Credit: Lehigh University.

A recent ocean exploration has led to a thrilling discovery: five new hydrothermal vents in the eastern Tropical Pacific Ocean, found at a depth of 2,550 meters (approximately 1.6 miles) beneath the ocean’s surface.

This expedition, led by Jill McDermott, a faculty member at Lehigh University and director of Lehigh Oceans Research Center, concluded successfully with the team returning to San Diego on March 26.

Hydrothermal vents are underwater geysers that release extremely hot fluids exceeding 300°C (570°F).

These vents are not only fascinating geological features but also host unique ecosystems teeming with life that can survive extreme conditions.

This discovery was made possible through a collaborative effort between human divers and advanced robotic technology.

The team used the Sentry, an autonomous underwater vehicle (AUV) operated by the Woods Hole Oceanographic Institution’s National Deep Submergence Facility (NDSF). Sentry was deployed at night to map the seafloor, creating high-resolution images of the underwater terrain.

Following the nighttime mapping, the data from Sentry was used each morning to guide dives by the human-occupied submarine Alvin, also operated by WHOI-NDSF.

This submarine allows scientists to observe underwater environments directly, providing valuable insights into the dynamic and complex nature of the ocean floor along the East Pacific Rise—a major underwater mountain range formed by tectonic plates moving apart.

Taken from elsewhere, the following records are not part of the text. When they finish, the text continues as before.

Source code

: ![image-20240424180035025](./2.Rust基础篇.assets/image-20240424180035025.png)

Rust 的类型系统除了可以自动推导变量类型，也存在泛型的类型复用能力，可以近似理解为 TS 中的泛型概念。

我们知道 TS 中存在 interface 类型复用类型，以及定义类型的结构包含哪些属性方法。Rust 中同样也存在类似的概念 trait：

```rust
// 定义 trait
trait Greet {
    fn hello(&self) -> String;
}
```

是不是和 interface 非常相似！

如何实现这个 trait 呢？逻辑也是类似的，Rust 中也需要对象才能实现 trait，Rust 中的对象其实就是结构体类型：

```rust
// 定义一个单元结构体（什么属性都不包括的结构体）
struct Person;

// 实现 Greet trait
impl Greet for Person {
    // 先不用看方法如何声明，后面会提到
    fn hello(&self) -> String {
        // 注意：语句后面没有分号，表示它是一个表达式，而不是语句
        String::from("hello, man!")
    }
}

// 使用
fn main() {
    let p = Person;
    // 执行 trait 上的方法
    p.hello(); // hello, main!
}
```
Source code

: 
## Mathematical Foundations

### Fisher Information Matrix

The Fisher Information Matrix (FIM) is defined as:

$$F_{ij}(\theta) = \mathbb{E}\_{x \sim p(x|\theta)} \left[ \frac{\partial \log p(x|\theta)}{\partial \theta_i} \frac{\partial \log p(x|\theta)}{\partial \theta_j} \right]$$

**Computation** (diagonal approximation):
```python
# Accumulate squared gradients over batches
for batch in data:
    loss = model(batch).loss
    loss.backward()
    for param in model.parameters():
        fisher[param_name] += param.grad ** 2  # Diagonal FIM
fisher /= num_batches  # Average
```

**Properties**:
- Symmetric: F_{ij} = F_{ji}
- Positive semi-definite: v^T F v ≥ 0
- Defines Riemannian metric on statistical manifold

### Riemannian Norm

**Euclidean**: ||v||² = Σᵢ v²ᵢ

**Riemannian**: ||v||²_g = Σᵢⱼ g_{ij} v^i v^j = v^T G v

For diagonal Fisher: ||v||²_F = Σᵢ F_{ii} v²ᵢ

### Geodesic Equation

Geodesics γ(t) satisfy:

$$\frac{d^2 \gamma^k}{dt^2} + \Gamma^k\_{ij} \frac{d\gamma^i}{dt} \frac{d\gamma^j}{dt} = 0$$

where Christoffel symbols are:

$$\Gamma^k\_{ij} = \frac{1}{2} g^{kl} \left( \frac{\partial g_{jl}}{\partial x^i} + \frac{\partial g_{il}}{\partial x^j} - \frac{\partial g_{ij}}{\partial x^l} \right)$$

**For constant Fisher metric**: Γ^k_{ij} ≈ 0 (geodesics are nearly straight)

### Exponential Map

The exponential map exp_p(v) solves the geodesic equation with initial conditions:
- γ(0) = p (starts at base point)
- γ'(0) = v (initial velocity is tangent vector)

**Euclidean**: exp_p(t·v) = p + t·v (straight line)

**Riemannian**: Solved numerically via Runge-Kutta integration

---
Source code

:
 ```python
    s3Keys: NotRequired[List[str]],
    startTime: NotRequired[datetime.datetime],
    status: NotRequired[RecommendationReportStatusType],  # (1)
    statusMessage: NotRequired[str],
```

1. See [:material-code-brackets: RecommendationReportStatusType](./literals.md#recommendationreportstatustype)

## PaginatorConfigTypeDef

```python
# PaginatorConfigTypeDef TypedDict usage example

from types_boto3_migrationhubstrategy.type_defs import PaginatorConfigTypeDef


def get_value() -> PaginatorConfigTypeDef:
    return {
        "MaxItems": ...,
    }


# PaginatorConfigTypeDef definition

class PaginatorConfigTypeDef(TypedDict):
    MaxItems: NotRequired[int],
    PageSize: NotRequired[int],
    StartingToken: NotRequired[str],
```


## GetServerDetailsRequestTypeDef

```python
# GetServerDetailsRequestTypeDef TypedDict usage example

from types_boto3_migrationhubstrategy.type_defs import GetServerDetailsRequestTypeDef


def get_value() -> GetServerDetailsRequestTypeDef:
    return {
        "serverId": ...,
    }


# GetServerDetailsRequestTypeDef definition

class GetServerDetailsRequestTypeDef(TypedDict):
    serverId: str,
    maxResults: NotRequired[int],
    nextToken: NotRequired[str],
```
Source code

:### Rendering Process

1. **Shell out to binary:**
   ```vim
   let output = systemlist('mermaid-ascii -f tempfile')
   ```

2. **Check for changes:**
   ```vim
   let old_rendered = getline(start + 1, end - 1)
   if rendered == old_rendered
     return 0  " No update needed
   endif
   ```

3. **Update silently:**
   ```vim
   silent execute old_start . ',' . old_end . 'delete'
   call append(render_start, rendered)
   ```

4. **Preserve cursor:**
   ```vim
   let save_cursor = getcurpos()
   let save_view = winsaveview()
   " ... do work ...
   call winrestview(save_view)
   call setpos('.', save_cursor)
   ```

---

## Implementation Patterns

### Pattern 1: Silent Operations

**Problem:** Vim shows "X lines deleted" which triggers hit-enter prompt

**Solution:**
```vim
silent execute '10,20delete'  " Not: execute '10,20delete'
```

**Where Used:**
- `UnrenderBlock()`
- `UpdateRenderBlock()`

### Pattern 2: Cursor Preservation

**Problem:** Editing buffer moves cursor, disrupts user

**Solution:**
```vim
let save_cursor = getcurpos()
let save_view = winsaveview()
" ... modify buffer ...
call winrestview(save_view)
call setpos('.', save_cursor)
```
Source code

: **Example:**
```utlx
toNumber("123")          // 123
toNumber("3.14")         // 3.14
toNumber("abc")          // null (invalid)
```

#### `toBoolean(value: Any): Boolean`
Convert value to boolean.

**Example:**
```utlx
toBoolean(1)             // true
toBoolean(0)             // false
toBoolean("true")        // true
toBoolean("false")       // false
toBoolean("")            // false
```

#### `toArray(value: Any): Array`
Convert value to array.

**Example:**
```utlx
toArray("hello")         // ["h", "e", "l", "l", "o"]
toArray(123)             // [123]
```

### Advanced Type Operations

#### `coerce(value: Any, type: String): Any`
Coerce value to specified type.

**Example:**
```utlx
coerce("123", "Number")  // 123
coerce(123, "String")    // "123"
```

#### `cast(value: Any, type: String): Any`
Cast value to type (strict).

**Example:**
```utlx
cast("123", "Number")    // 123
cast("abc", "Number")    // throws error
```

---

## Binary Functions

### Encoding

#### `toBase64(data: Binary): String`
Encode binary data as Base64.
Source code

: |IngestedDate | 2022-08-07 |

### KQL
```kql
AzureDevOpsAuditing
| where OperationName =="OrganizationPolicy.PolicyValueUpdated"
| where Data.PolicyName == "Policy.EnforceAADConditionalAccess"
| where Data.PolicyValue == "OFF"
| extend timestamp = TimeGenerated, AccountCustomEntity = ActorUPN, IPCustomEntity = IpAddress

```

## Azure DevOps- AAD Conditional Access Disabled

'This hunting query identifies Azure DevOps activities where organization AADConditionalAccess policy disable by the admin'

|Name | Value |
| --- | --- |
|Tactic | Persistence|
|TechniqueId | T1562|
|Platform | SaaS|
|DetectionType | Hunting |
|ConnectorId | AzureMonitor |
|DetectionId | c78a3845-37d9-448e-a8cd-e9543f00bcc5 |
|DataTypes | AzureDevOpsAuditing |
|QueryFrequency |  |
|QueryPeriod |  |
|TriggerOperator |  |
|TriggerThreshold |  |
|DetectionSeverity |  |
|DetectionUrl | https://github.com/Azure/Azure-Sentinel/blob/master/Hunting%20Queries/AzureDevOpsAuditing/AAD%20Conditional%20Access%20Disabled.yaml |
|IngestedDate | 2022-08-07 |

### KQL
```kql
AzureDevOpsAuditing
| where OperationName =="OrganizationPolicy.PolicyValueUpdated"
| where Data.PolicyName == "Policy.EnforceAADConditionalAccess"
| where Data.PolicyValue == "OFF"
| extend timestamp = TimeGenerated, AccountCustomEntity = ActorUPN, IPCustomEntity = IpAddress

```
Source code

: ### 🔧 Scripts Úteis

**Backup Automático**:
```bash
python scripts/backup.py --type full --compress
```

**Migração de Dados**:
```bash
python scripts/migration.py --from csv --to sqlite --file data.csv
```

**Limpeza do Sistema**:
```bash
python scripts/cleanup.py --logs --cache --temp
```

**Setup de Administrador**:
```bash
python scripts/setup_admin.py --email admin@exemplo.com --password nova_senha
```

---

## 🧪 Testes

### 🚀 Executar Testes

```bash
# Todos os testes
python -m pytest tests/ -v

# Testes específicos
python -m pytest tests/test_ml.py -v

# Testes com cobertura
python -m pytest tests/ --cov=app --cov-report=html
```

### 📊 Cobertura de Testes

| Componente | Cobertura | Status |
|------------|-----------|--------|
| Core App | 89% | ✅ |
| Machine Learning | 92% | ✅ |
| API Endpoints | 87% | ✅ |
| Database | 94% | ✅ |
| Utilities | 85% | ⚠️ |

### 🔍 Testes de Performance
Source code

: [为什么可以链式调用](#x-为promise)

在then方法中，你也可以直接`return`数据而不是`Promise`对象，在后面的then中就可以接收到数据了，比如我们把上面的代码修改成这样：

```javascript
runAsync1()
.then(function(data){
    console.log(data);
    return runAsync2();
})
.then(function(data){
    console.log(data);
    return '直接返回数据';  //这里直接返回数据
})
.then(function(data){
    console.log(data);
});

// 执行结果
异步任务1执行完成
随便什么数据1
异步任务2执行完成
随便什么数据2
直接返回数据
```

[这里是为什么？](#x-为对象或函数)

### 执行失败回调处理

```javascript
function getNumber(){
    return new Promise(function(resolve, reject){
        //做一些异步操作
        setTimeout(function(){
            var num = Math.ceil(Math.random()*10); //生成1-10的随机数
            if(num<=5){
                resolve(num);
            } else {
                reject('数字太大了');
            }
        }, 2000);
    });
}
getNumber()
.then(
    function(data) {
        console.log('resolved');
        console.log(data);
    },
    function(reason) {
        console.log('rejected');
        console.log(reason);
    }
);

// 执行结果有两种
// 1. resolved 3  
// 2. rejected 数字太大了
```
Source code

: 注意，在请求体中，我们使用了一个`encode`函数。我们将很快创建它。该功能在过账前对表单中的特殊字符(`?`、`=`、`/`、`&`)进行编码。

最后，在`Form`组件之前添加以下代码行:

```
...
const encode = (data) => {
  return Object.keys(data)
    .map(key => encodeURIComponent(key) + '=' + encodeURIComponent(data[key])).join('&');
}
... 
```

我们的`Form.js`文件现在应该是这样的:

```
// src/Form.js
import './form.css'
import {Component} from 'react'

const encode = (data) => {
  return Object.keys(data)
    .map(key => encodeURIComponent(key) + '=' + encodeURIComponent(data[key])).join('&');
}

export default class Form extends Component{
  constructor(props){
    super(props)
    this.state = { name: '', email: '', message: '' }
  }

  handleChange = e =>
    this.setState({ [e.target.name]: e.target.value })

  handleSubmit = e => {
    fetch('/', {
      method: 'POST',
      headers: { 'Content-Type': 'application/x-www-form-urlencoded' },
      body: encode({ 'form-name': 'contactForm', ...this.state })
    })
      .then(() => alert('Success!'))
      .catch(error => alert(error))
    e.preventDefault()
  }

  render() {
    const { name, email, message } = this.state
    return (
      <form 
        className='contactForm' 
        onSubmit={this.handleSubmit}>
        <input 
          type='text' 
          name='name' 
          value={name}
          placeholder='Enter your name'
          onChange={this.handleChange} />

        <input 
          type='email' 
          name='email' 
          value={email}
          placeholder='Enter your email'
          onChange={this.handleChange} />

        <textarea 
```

Hydrothermal vents were first discovered in 1977, and since then, they have significantly altered our understanding of possible life-supporting environments on Earth and potentially other planets.

These vents support vibrant ecosystems that thrive without sunlight, relying instead on the chemicals emitted by the vents, which serve as a source of energy.

The East Pacific Rise, where these new vents were found, is a hotspot for volcanic activity and is home to many such hydrothermal sites.

These vents play a crucial role in our planet’s geology and biology by releasing heat and chemicals from beneath the Earth’s crust into the ocean.

The discovery of these new vents adds valuable data to our understanding of how hydrothermal systems operate and their impact on the ocean’s chemistry and biology.

Daniel Fornari, a marine geologist from WHOI involved in the research for over 40 years, emphasized the importance of the new maps created by Sentry.

These maps help target specific areas for sample collection, allowing scientists to study the lava flows and their influence on hydrothermal activity in detail.

The researchers are planning a follow-up expedition to further explore the hydrothermal activity and volcanic processes along the East Pacific Rise.

This continued study will enhance our knowledge of the deep-sea environments and the fundamental processes that shape our planet, highlighting the critical role of such expeditions in expanding our understanding of Earth’s hidden frontiers.